* Textauszug
• • • • •

Krieg teilt notwendig in Verbündete und Gegner, Freund und Feind. Wo es Feinde gibt, wird Hass gesät. Und Hass ist ein Gift, dass die Seele gründlich vergiften kann.
Nach dem letzten Krieg dauerte es in Europa lange, bis die Schäden beseitigt waren, die Häuser wieder standen, das Leben wieder seinen Gang ging. Die seelischen Wunden heilten noch viel langsamer, manche blieben dauerhaft. Versöhnung zwischen Gruppen und Völkern ist eine mühsame Arbeit. Schuld bleibt, Vergebung ist kostbar.
Ein Auslandseinsatz ist kein Krieg. Er kann die Soldaten allerdings in unerwartete und extreme Situationen führen. Er soll idealerweise ein Einsatz sein, der eher Kämpfe neutralisiert, Entspannung und politische Lösungen vorbereitet. Er kann aber auch jederzeit verstörende Erfahrungen mit sich bringen. Gewalt wird erlebt, Verletzungen und Tod sind möglich.
Es lohnt sich also in jedem Fall, miteinander zu sprechen.
Dass die Enkelin erklärt, warum sie Soldatin ist, was sie an dem Auftrag reizt, was  sie erleben möchte, welche Ideale sie hat. Welche Vorstellungen sie leiten: Abenteuer, Kameradschaft, etwas beitragen zu einer größeren Idee, Sehnsucht, etwas Bedeutsames zu tun.
Und es ist wichtig, dass der Großvater erzählt, was er erlebt hat und was ihn bis heute bewegt. Vor was er Angst hat, was er befürchtet. Was er für seine Enkelin wünscht. Wie er die großen Fragen von Krieg und Frieden sieht.
Es gibt da kein Richtig und Falsch. Berechtigte sachliche Argumente lassen sich für beides finden.
Es geht um die Seele. Wann sie Schaden nehmen kann. Wie man sie schützt. Für was man sich engagieren kann und soll. Welche Art Leben sich beide vorstellen und wünschen.

Ruth Bornhofen-Wentzel
war Leiterin der Ehe- und Sexualberatung im Haus der Volksarbeit in Frankfurt.

• • • • •

* Übungsmaterial
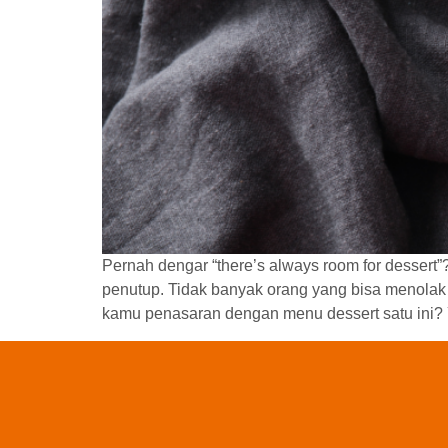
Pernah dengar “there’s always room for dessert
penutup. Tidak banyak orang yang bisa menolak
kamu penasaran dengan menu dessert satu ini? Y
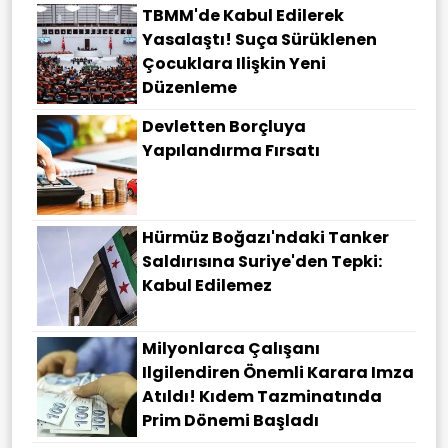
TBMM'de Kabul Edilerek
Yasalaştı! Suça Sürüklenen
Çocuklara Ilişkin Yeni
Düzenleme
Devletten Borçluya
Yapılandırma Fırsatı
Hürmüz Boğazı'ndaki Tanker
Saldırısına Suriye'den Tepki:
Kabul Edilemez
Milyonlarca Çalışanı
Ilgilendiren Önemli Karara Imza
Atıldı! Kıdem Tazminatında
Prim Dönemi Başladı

• • • • •

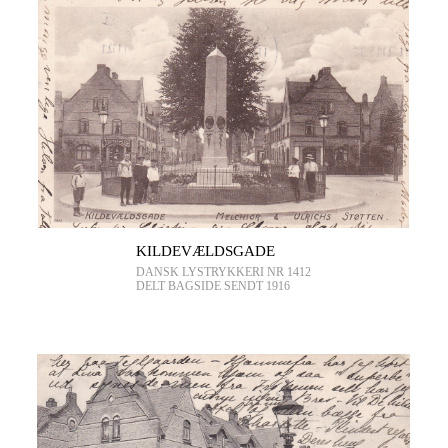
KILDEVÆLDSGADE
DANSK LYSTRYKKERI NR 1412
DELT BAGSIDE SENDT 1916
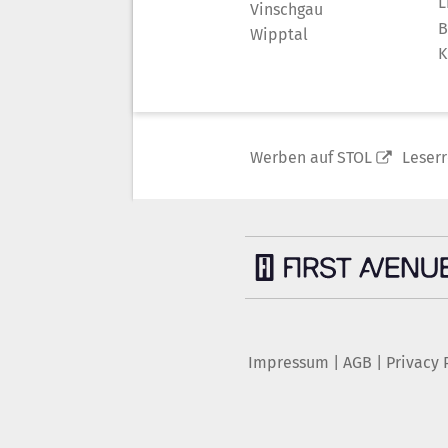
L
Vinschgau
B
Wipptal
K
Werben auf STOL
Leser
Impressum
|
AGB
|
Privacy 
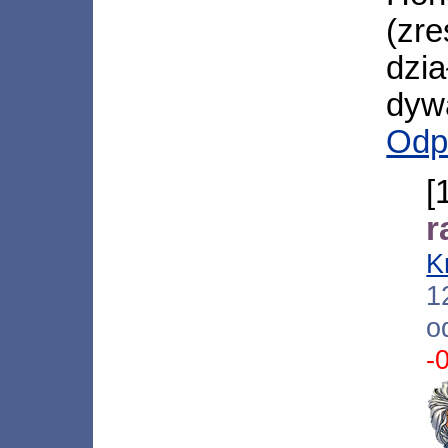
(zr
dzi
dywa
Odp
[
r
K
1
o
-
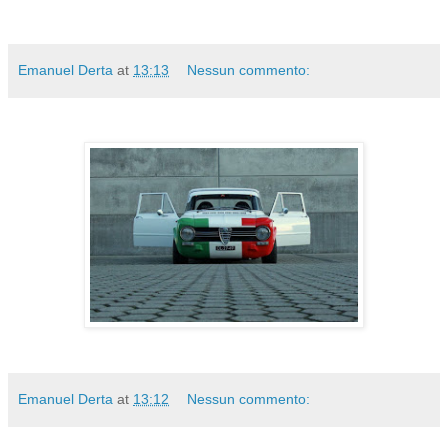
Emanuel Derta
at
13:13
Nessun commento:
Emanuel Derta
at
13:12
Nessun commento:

• • • • •

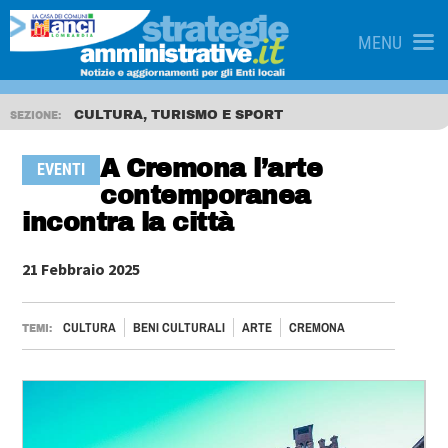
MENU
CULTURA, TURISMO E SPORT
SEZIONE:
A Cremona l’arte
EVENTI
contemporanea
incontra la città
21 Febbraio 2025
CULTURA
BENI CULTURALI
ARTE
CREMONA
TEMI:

• • • • •

* Aufgaben und Übungen
a – Schreibe bitte aus den Datensätzen die Zeilen von der Zeile mit „TBMM'de Kabul Edilerek“ bis zur Zeile mit „Prim Dönemi Başladı“ wortgetreu ab, beide Zeilen eingeschlossen.
b – Führe den Textauszug über Krieg, Versöhnung und das Gespräch zwischen Großvater und Enkelin weiter.

* Schriftliche Antworten
a –
TBMM'de Kabul Edilerek
Yasalaştı! Suça Sürüklenen
Çocuklara Ilişkin Yeni
Düzenleme
Devletten Borçluya
Yapılandırma Fırsatı
Hürmüz Boğazı'ndaki Tanker
Saldırısına Suriye'den Tepki:
Kabul Edilemez
Milyonlarca Çalışanı
Ilgilendiren Önemli Karara Imza
Atıldı! Kıdem Tazminatında
Prim Dönemi Başladı

b –
Verlangt viel Vorsicht
Werte leuchten durch Erfahrungen ein – mit dieser einprägsamen Formulierung beschrieb der Philosoph Richard Schaeffler einmal die Bedeutung von Erfahrungen für unsere Erkenntnis des
Guten oder Schlechten.
Wirklich zu wissen, was es heißt, im Krieg Soldat zu sein, ist etwas, das sich erst durch eigene Erfahrungen erschließt. Wie menschlich abgründig und negativ Erfahrungen in Kriegssituationen sind, spüren viele Menschen in der Ukraine seit dem Februar dieses Jahres am eigenen Leibe. Wir können kaum ermessen, wie groß dieses Leid ist, wenn wir nicht selbst Ähnliches erfahren haben. Daher treffen bei uns die Bilder diejenigen mit besonderer Wucht, die zum Beispiel in ihrer Kindheit noch den Zweiten Weltkrieg erlebt haben oder vor Bürgerkriegen geflohen sind.
Sich für einen Auslandseinsatz der Bundeswehr zu entschließen, ist alles andere als eine Entscheidung, die leichthin zu treffen ist. Vollumfänglich zu erfassen, was ein solcher Einsatz bedeuten kann, ist vermutlich im Vorfeld nicht möglich. Da Erzählungen Erfahrungen transportieren können, ist ein Gespräch mit jemandem, der in seinem Leben Krieg erlebt hat, durch nichts zu ersetzen. Daher leuchtet es unmittelbar ein, mit der Enkelin über die eigenen Erfahrungen sprechen zu wollen.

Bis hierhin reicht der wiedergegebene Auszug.